--- START DATA PROVIDED ---
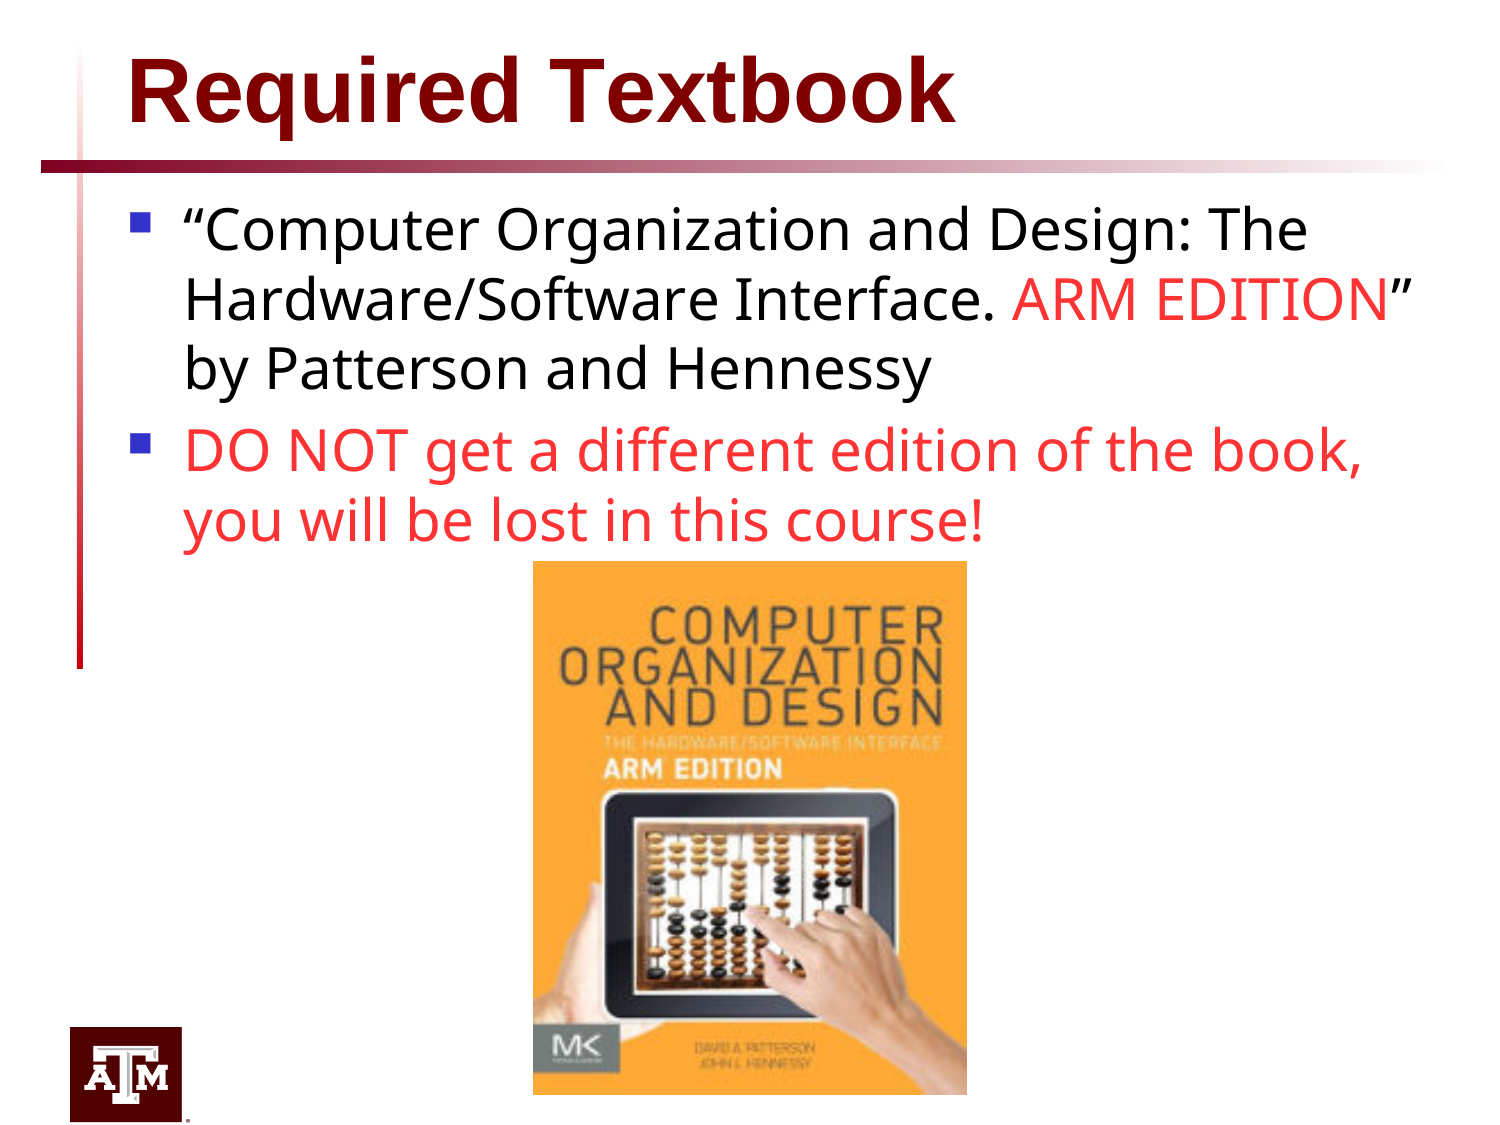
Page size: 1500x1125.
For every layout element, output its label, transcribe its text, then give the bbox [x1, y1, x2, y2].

picture [60, 1023, 196, 1125]
title Required Textbook [112, 15, 1468, 149]
list “Computer Organization and Design: The Hardware/Software Interface. ARM EDITION” by Patterson and Hennessy DO NOT get a different edition of the book, you will be lost in this course! [112, 184, 1469, 838]
picture [533, 561, 967, 1096]
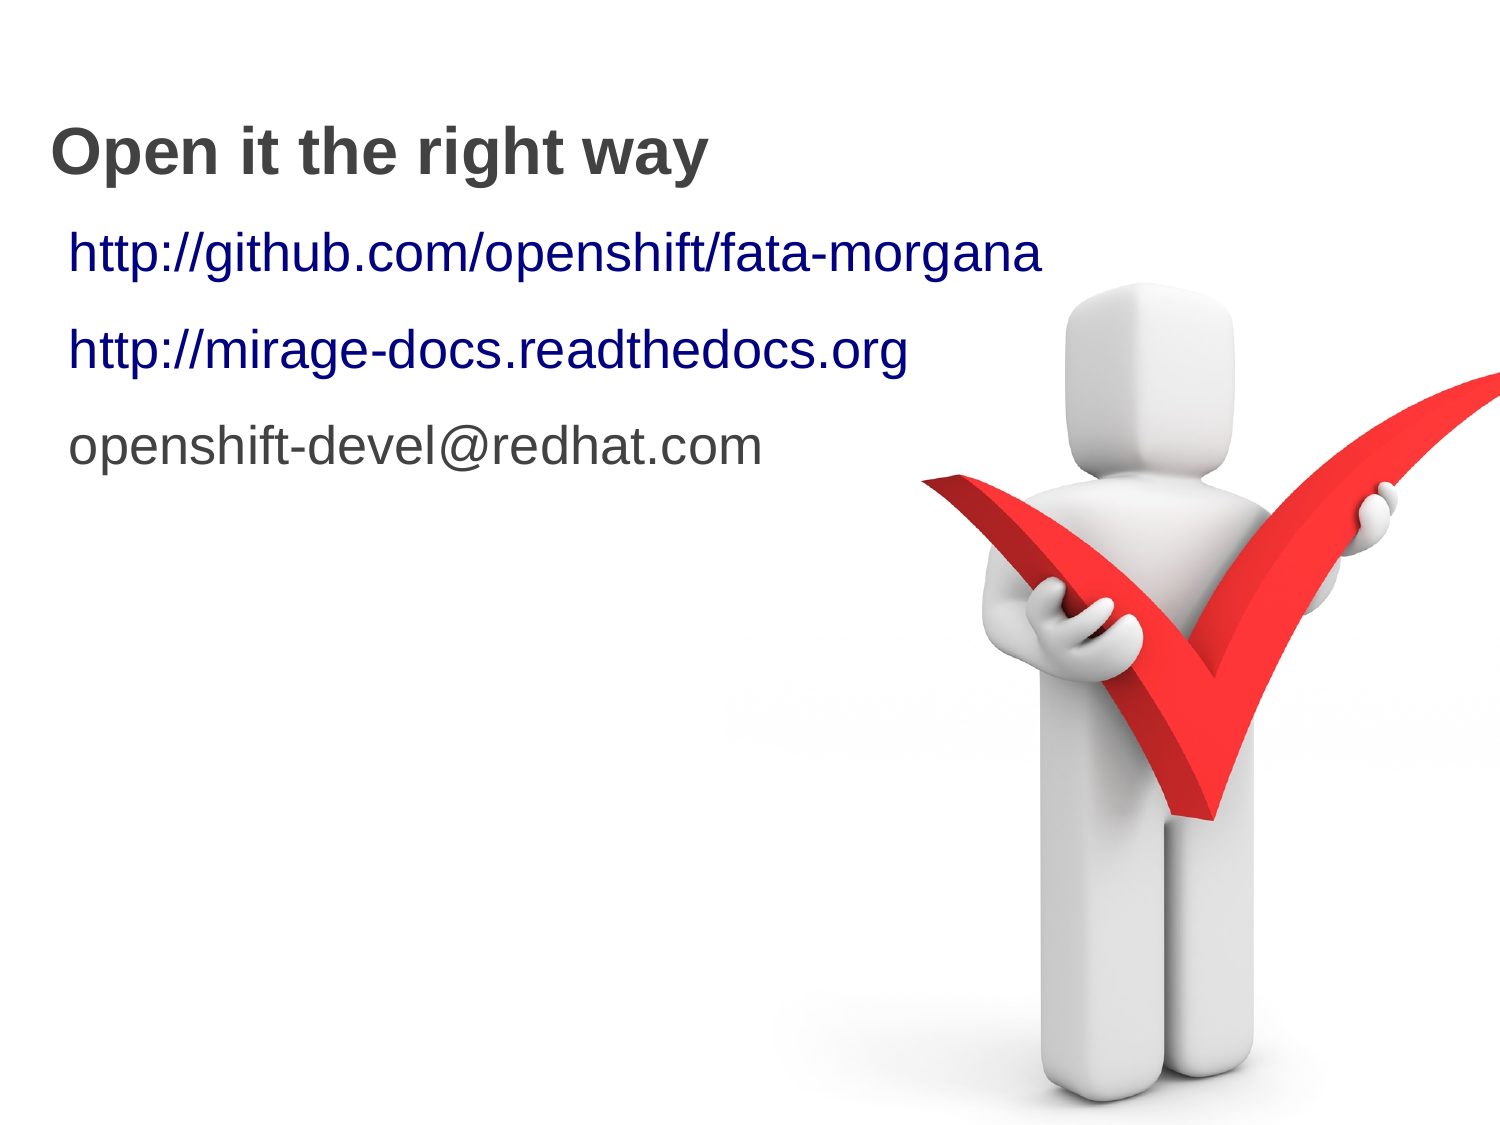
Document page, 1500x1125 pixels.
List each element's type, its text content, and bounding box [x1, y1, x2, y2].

list Open it the right way http://github.com/openshift/fata-morgana http://mirage-docs.readthedocs.org openshift-devel@redhat.com [35, 100, 1311, 859]
picture [433, 261, 1500, 1125]
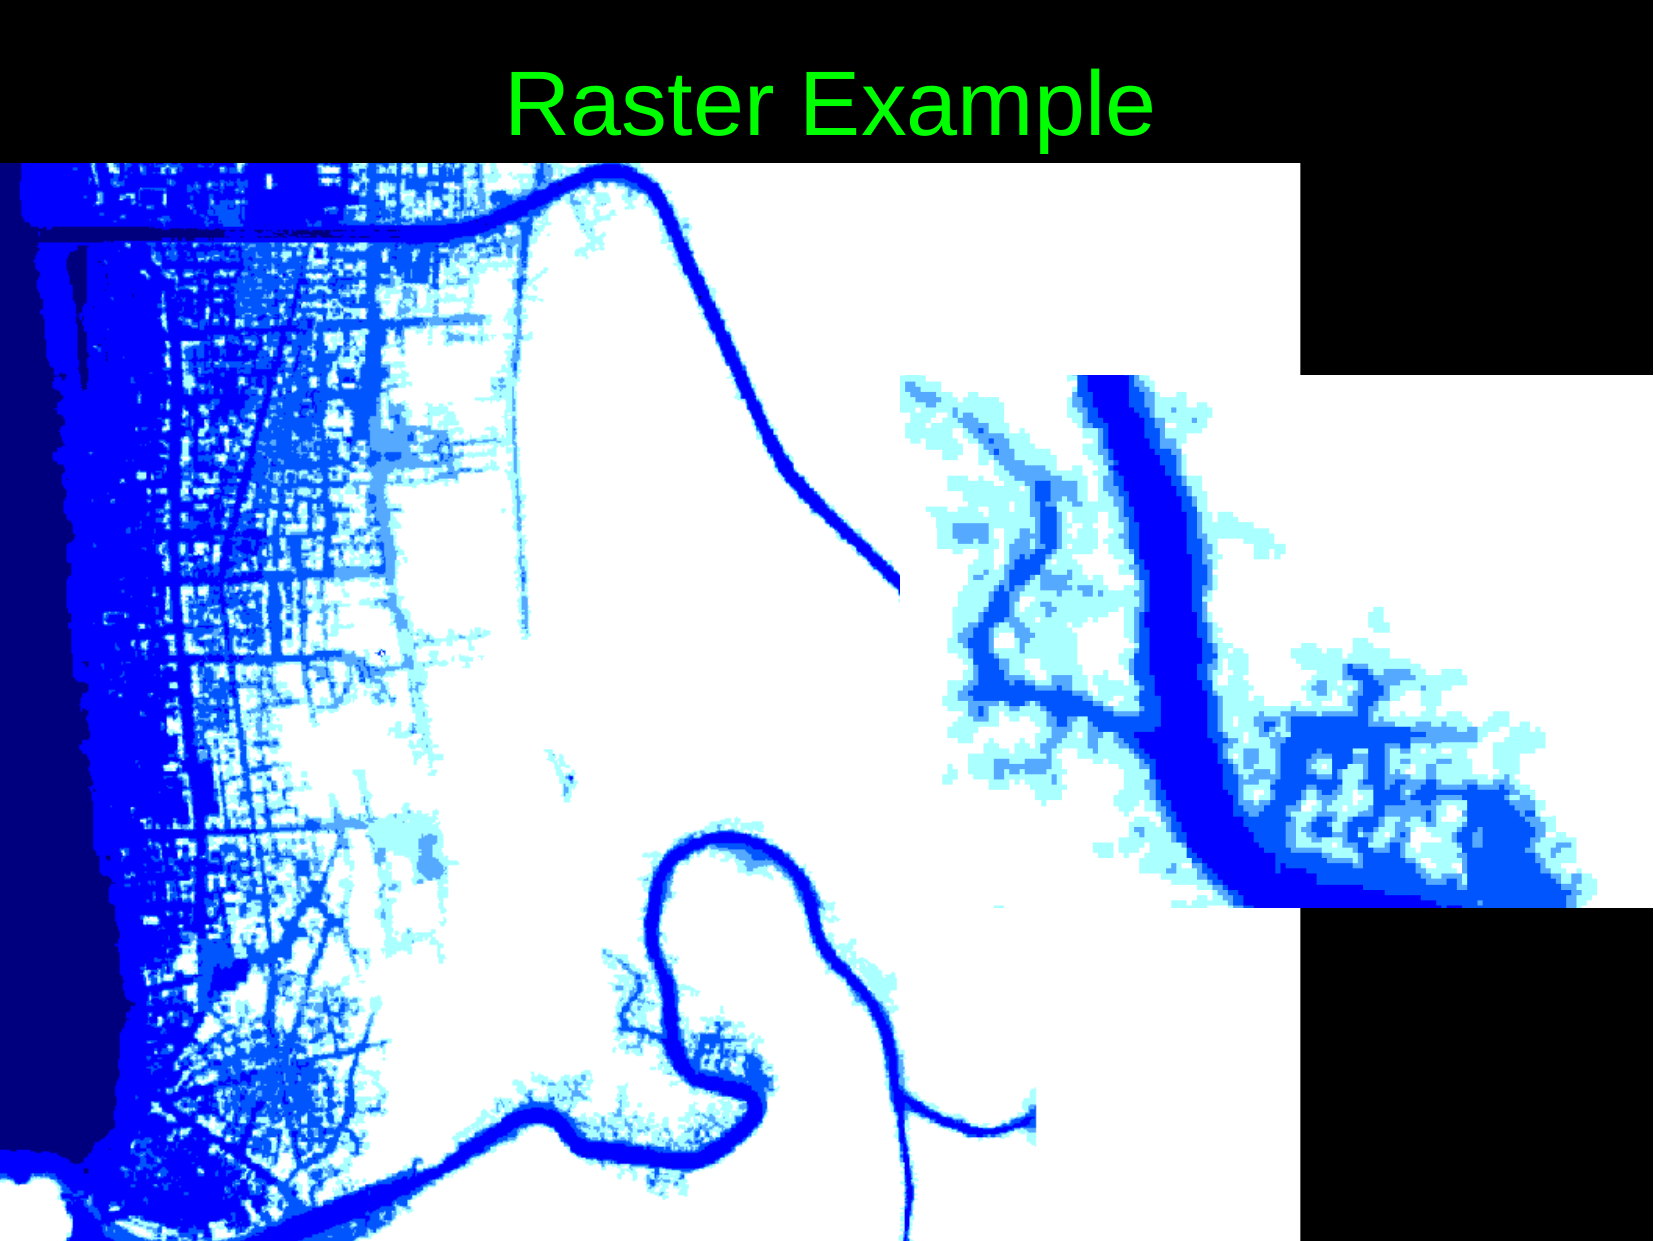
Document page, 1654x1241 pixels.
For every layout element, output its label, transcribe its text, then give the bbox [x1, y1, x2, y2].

picture [0, 163, 1654, 1241]
title Raster Example [87, 0, 1576, 208]
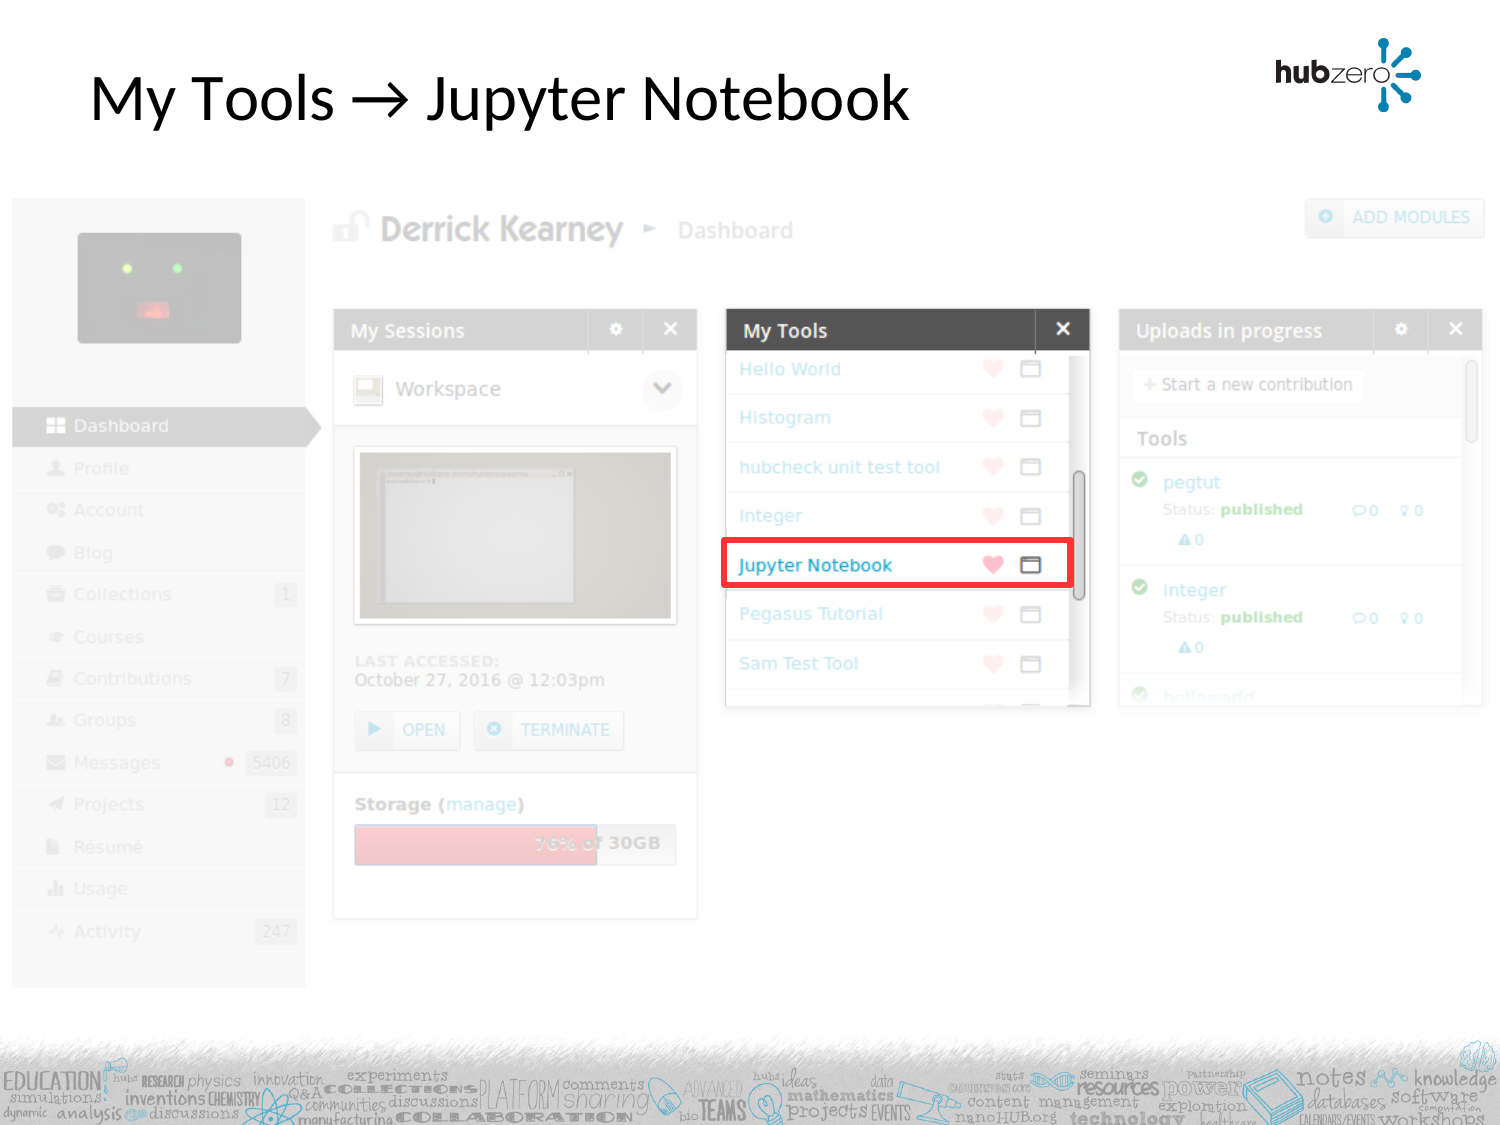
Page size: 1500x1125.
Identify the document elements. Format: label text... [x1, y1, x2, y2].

text_box [726, 598, 1067, 707]
picture [7, 193, 1489, 993]
text_box [726, 354, 1067, 529]
picture [1272, 35, 1424, 44]
title My Tools → Jupyter Notebook [75, 44, 1425, 144]
picture [0, 1034, 1500, 1125]
text_box [1100, 194, 1486, 993]
text_box [8, 194, 1086, 993]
--- END DATA PROVIDED ---
- **TASK BRIEF**: Please turn every line of the items above into a Markdown table with two columns, Row for the row number and Line for the line itself, skipping blank lines. Leave the pictures out of the answer.

- **TASK RESULT**:
| Row | Line |
|---|---|
| 1 | Page size: 1500x1125. |
| 2 | For every layout element, output its label, transcribe its text, then give the bbox [x1, y1, x2, y2]. |
| 3 | picture [60, 1023, 196, 1125] |
| 4 | title Required Textbook [112, 15, 1468, 149] |
| 5 | list “Computer Organization and Design: The Hardware/Software Interface. ARM EDITION” by Patterson and Hennessy DO NOT get a different edition of the book, you will be lost in this course! [112, 184, 1469, 838] |
| 6 | picture [533, 561, 967, 1096] |
| 7 | Document page, 1500x1125 pixels. |
| 8 | List each element's type, its text content, and bounding box [x1, y1, x2, y2]. |
| 9 | list Open it the right way http://github.com/openshift/fata-morgana http://mirage-docs.readthedocs.org openshift-devel@redhat.com [35, 100, 1311, 859] |
| 10 | picture [433, 261, 1500, 1125] |
| 11 | Document page, 1654x1241 pixels. |
| 12 | For every layout element, output its label, transcribe its text, then give the bbox [x1, y1, x2, y2]. |
| 13 | picture [0, 163, 1654, 1241] |
| 14 | title Raster Example [87, 0, 1576, 208] |
| 15 | Page size: 1500x1125. |
| 16 | Identify the document elements. Format: label text... [x1, y1, x2, y2]. |
| 17 | text_box [726, 598, 1067, 707] |
| 18 | picture [7, 193, 1489, 993] |
| 19 | text_box [726, 354, 1067, 529] |
| 20 | picture [1272, 35, 1424, 44] |
| 21 | title My Tools → Jupyter Notebook [75, 44, 1425, 144] |
| 22 | picture [0, 1034, 1500, 1125] |
| 23 | text_box [1100, 194, 1486, 993] |
| 24 | text_box [8, 194, 1086, 993] |